[Pose estimation data]
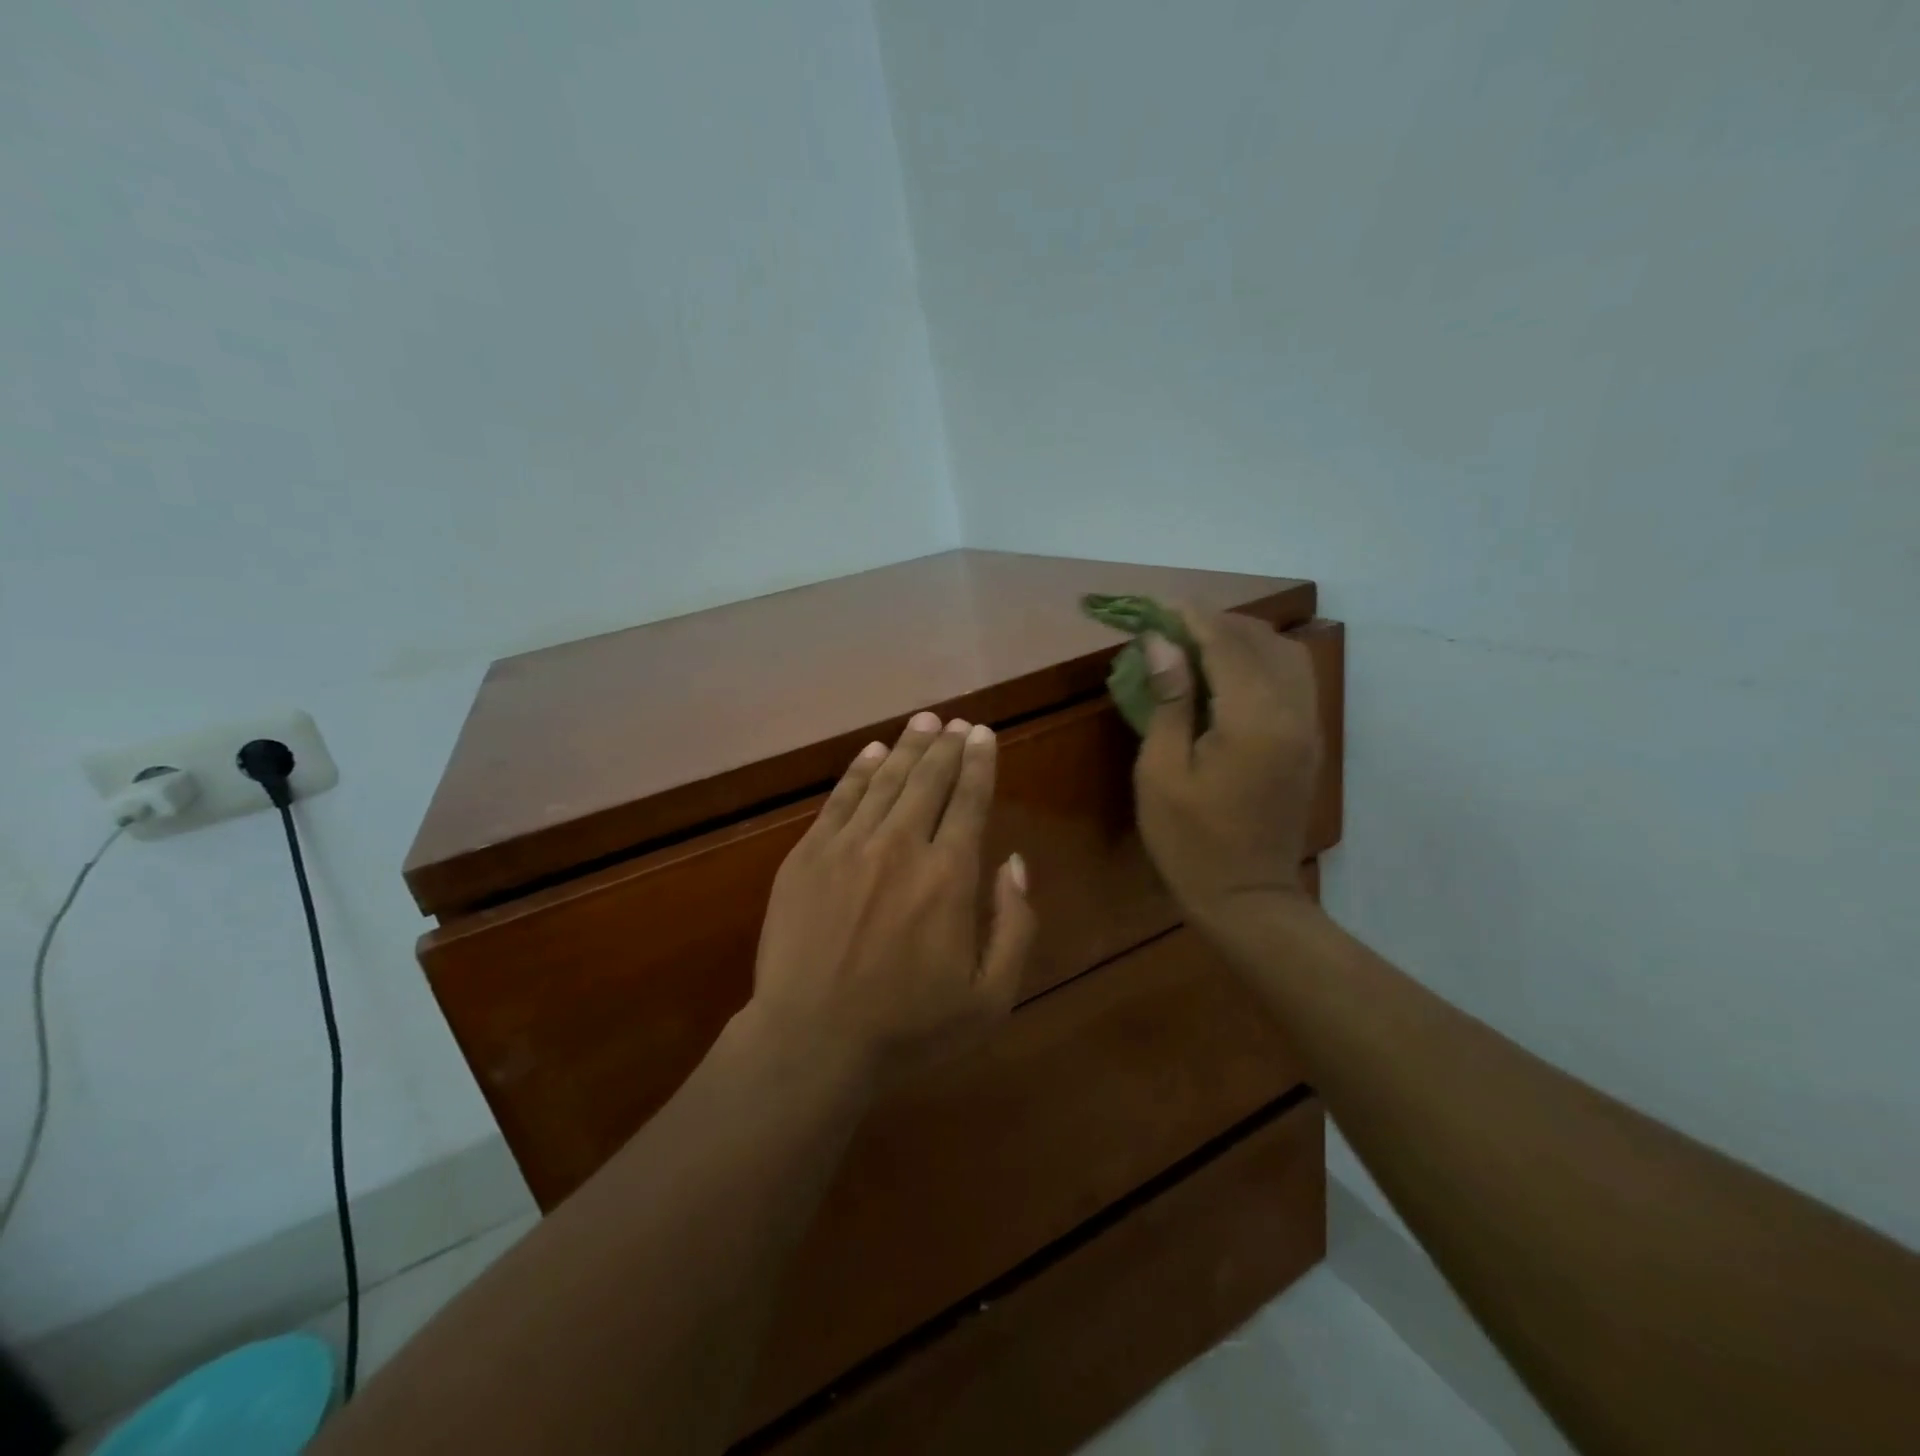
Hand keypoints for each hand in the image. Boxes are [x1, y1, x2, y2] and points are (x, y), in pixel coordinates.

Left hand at [749, 711, 1036, 1080]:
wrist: (811, 1040)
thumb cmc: (907, 1027)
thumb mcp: (989, 997)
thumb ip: (1015, 926)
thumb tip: (1013, 863)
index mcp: (949, 876)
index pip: (970, 801)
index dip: (980, 763)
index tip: (984, 734)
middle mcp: (901, 845)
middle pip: (929, 780)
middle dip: (947, 745)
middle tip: (956, 722)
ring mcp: (849, 846)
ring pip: (886, 780)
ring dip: (909, 747)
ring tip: (924, 721)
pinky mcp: (808, 855)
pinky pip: (840, 799)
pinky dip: (859, 770)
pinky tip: (873, 752)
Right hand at [1133, 608, 1321, 930]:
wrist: (1246, 897)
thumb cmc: (1189, 840)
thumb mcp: (1161, 771)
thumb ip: (1168, 701)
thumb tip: (1161, 642)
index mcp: (1253, 720)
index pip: (1227, 645)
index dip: (1193, 618)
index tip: (1162, 604)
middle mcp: (1292, 713)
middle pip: (1263, 642)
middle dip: (1219, 624)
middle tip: (1174, 626)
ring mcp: (1308, 728)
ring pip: (1286, 657)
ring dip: (1244, 640)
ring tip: (1200, 645)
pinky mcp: (1308, 742)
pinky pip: (1293, 682)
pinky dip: (1261, 664)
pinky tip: (1229, 675)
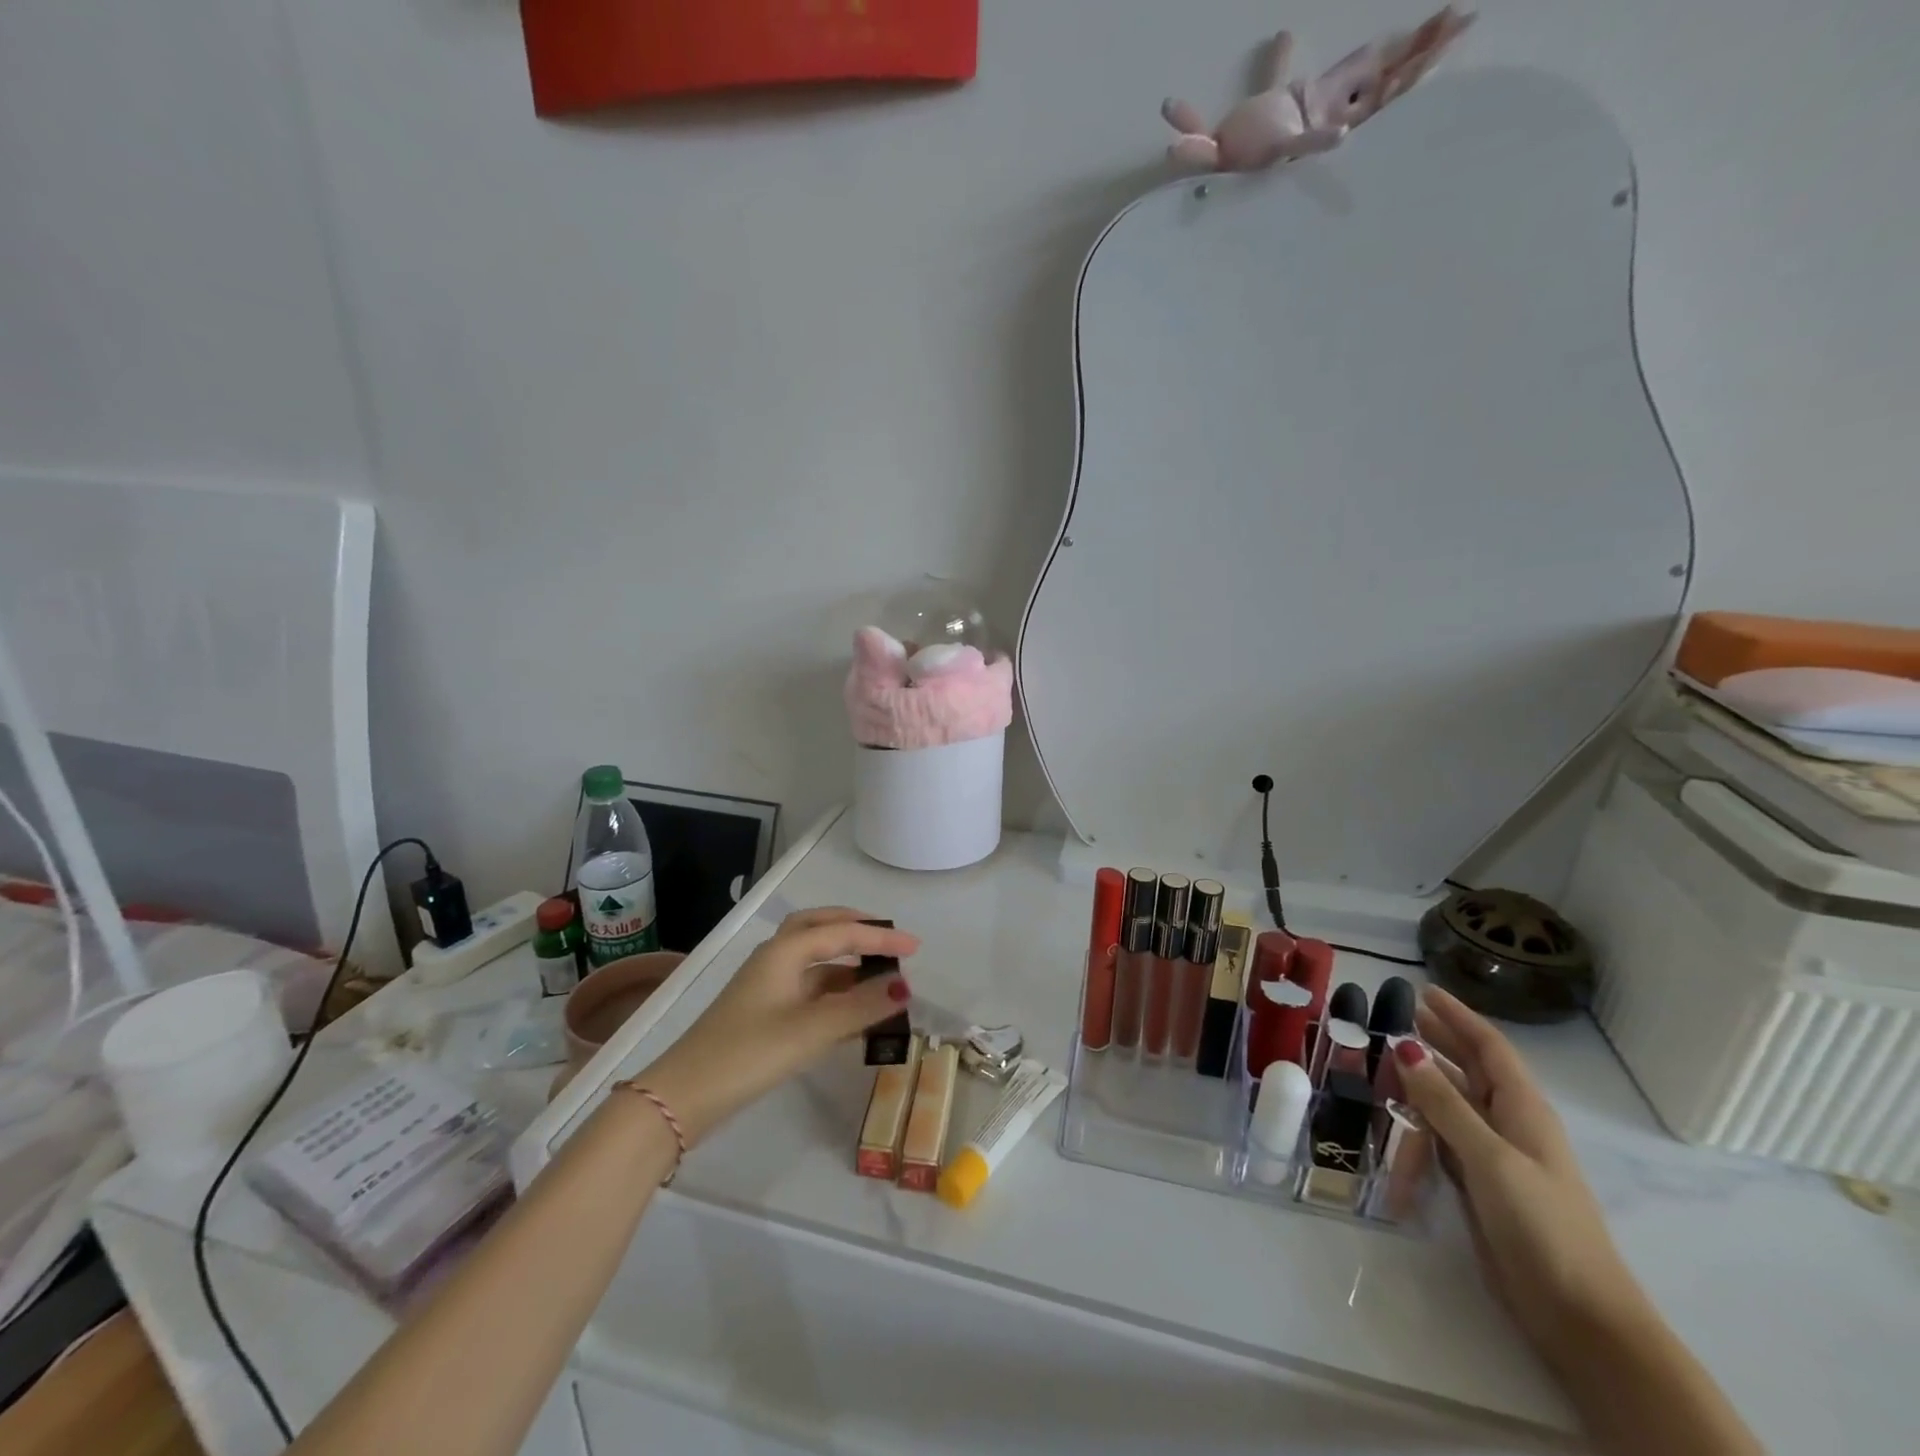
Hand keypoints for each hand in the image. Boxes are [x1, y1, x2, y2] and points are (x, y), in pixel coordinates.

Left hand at [635, 908, 918, 1147]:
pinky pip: (808, 988)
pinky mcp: (763, 1012)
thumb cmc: (749, 1053)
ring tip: (880, 978)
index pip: (842, 933)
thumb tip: (904, 986)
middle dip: (856, 929)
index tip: (916, 948)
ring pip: (814, 961)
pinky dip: (834, 990)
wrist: (683, 1097)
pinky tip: (852, 1012)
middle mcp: (775, 959)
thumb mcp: (811, 1030)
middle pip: (820, 929)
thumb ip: (861, 1007)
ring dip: (846, 963)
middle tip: (889, 941)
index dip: (881, 938)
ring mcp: (766, 985)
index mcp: (785, 952)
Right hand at [1393, 988, 1646, 1364]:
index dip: (1458, 1017)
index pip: (1489, 1047)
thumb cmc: (1542, 1225)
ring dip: (1424, 1077)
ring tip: (1383, 1056)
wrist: (1578, 1314)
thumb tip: (1404, 1045)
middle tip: (1396, 1014)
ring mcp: (1496, 1156)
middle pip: (1471, 1069)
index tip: (1423, 990)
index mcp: (1524, 1109)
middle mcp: (1510, 1124)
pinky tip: (1396, 1111)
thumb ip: (1444, 1102)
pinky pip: (1444, 1135)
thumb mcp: (1489, 1157)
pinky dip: (1420, 1116)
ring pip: (1454, 1101)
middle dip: (1438, 1039)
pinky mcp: (1481, 1184)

Assignment = Each line from the one that holds "pinky mcp: (763, 1012)" to the end of the records above should be transcribed exactly, both ends included.

Task solution =
pinky mcp: (763, 1012)
thumb cmc: (749, 1053)
ring tip: (880, 978)
index pip: (842, 933)
thumb tip: (904, 986)
middle dip: (856, 929)
index tip: (916, 948)
ring pip: (814, 961)
pinky dip: (834, 990)
wrist: (683, 1097)
pinky tip: (852, 1012)
middle mcp: (775, 959)
thumb mcp: (811, 1030)
middle pip: (820, 929)
thumb ip: (861, 1007)
ring dip: (846, 963)
middle tip: (889, 941)
index dip: (881, 938)
ring mcp: (766, 985)
index mcp: (785, 952)
Right hand at [1393, 988, 1646, 1364]:
index dip: (1458, 1017)
index pip: (1489, 1047)
thumb cmc: (1542, 1225)
ring dip: (1424, 1077)
ring tip: (1383, 1056)
wrist: (1578, 1314)
thumb tip: (1404, 1045)
middle tip: (1396, 1014)
ring mcp: (1496, 1156)
middle pip: (1471, 1069)
index tip: (1423, 990)
index mcp: (1524, 1109)
middle mcp: (1510, 1124)
pinky tip: (1396, 1111)
thumb ip: (1444, 1102)
pinky pip: (1444, 1135)
thumb mcp: (1489, 1157)
pinky dip: (1420, 1116)
ring pip: (1454, 1101)
middle dip: (1438, 1039)
pinky mcp: (1481, 1184)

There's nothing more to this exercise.